Posted: Wednesday, October 01, 2008 8:43 PM

Holy Bull colt tops Eastern fall yearling sale


SALE TOPPER: $320,000 HOLY BULL COLT
Lydia Williams photo

by Pete Denk

Pennsylvania homebuilder Ed Stevenson outbid perennial top buyer Jay Em Ess Stable to buy a Holy Bull colt for $320,000 on Wednesday, the final day of the Fasig-Tipton Midlantic Eastern fall yearling sale.

Fireworks were few and far between during the three-day auction at the Maryland State Fairgrounds in Timonium, as only ten horses sold for six figures, compared with 27 in 2007.

Fasig-Tipton reported 483 of 753 yearlings offered as sold for $8,211,600, a 38.4% decline from last year when 574 yearlings sold for $13,331,400.

The average price of $17,001 was a 26.8% drop from last year and the lowest since 2002.

“You never want to be down, but everything in the world is down, especially this segment of the market,” said Fasig-Tipton Chairman Walt Robertson. “We damn sure knew it was gonna be tough under $30,000. It has been all year, and the [economic turmoil on Wall Street] this week sure didn’t help.

“I’ve heard some people say we had better horses last year, but I don’t know that’s the case. I think it’s just where we are today.”

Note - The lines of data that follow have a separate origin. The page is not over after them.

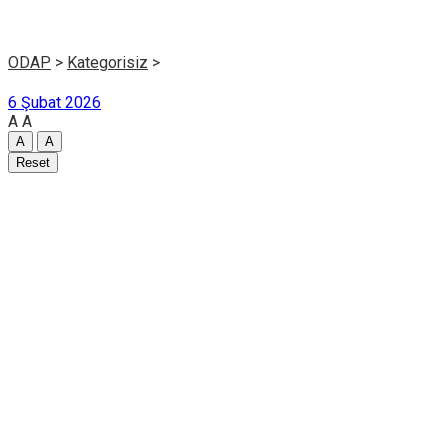
ODAP
>
Kategorisiz
>
6 Şubat 2026
A
A
A
A
Reset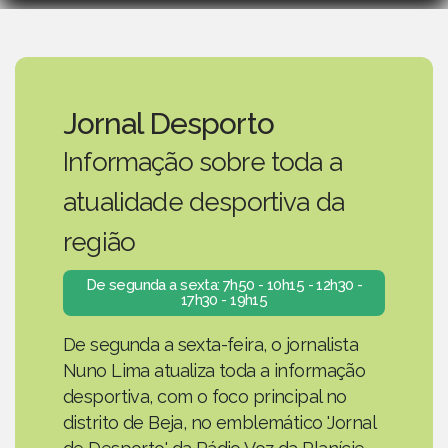
Jornal Desporto
Informação sobre toda a
atualidade desportiva da
região
De segunda a sexta: 7h50 - 10h15 - 12h30 -
17h30 - 19h15
De segunda a sexta-feira, o jornalista
Nuno Lima atualiza toda a informação
desportiva, com o foco principal no
distrito de Beja, no emblemático 'Jornal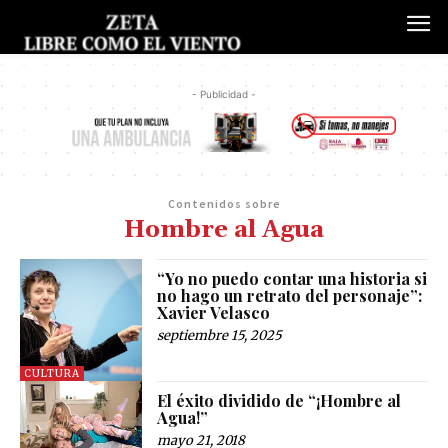
- Publicidad -
Contenidos sobre
Hombre al Agua
“Yo no puedo contar una historia si
no hago un retrato del personaje”:
Xavier Velasco
septiembre 15, 2025
CULTURA
El éxito dividido de “¡Hombre al
Agua!”
mayo 21, 2018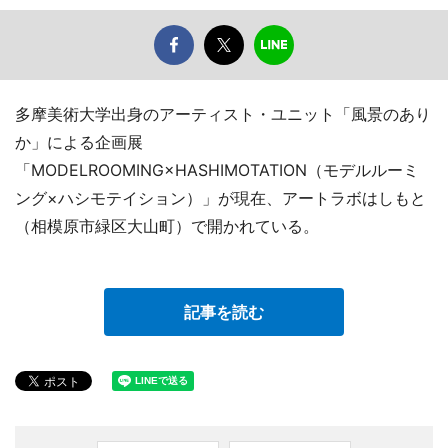
多摩美術大学出身のアーティスト・ユニット「風景のあり
か」による企画展
「MODELROOMING×HASHIMOTATION（モデルルーミ
ング×ハシモテイション）」が現在、アートラボはしもと
（相模原市緑区大山町）で開かれている。
記事を読む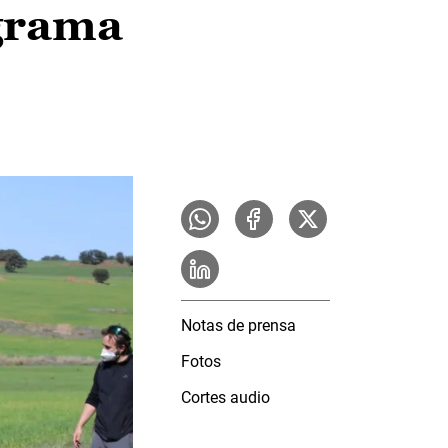
ograma
Notas de prensa
Fotos
Cortes audio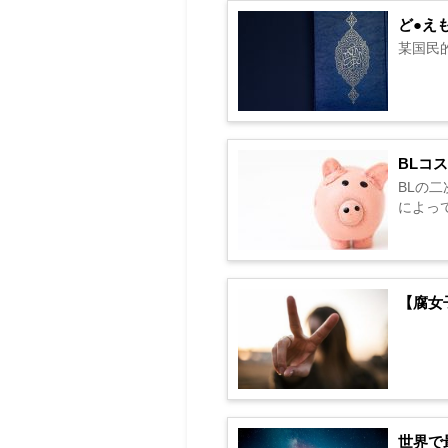
ど●え
某国民
BLコ
BLの
によって
【腐女
世界で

Median declined 10% to $9,000. The buy-back rate was 35.9%, compared with 25.2% a year ago.

The sale topper was a gift to Ed Stevenson from his uncle Donald.

“We’ve been in the building business for 30 years. I’ve worked with my uncle since the time I was tenor 11 years old and then we were partners for about 30 years,” Ed Stevenson said. “I live on a farm [in Bedminster, Pennsylvania]. I’m 54 years old and semi-retiring, and I thought it would be nice to race some horses and have foals on the farm. I’m trying to slowly ease out of the building business and into the horses.”

The Stevenson family’s Cavanaugh Breen Farm purchased a Holy Bull filly named Holy Okie Dokie for $12,000 at last year’s Eastern fall yearling sale. They lost Holy Okie Dokie to the claim box for $25,000 on Tuesday at Delaware Park.

“[Holy Okie Dokie] was really our first starter. We really liked the horse and we had some fun, so we kinda came down looking for another Holy Bull,” Ed Stevenson said. “We weren’t expecting to go this high on this colt, but my uncle said go ahead and buy it. Basically, we didn’t want to stop.”

The sale topper will be sent to Ocala for breaking and will be trained by Guadalupe Preciado. The colt is out of the stakes-placed winning Citidancer mar Disco Darlin’ and was bred in Pennsylvania by Classic Thoroughbred XVIII, a partnership of Herb and Ellen Moelis, Jim Ferguson, and Mike Lipper.

The Moelis’s Candyland Farm in Middletown, Delaware, co-bred, raised, and consigned the colt. Candyland led all consignors with 19 horses sold for $823,700 at the Eastern fall yearling sale.

Candyland’s Mike Palmer said everyone was extremely excited about their first sale topper.

“It was unbelievable, a lot of fun. He went well above our expectations, but he is a very, very nice colt—strong, sturdy, and one of the smoothest Holy Bulls I’ve ever seen,” Palmer said. “I knew everybody was on him, but I didn’t realize it would be this amount of money.”

Trainer Chad Brown, representing former harness driver Malvern Burroughs of Saratoga Springs, New York, purchased the highest-priced female, a $105,000 filly by first-crop sire Purge, on Tuesday. Paramount Sales, agent, consigned the filly out of Canadian champion two-year-old filly Brusque, by Canaveral.

M & B Bloodstock purchased 12 yearlings for $409,500 to lead all buyers.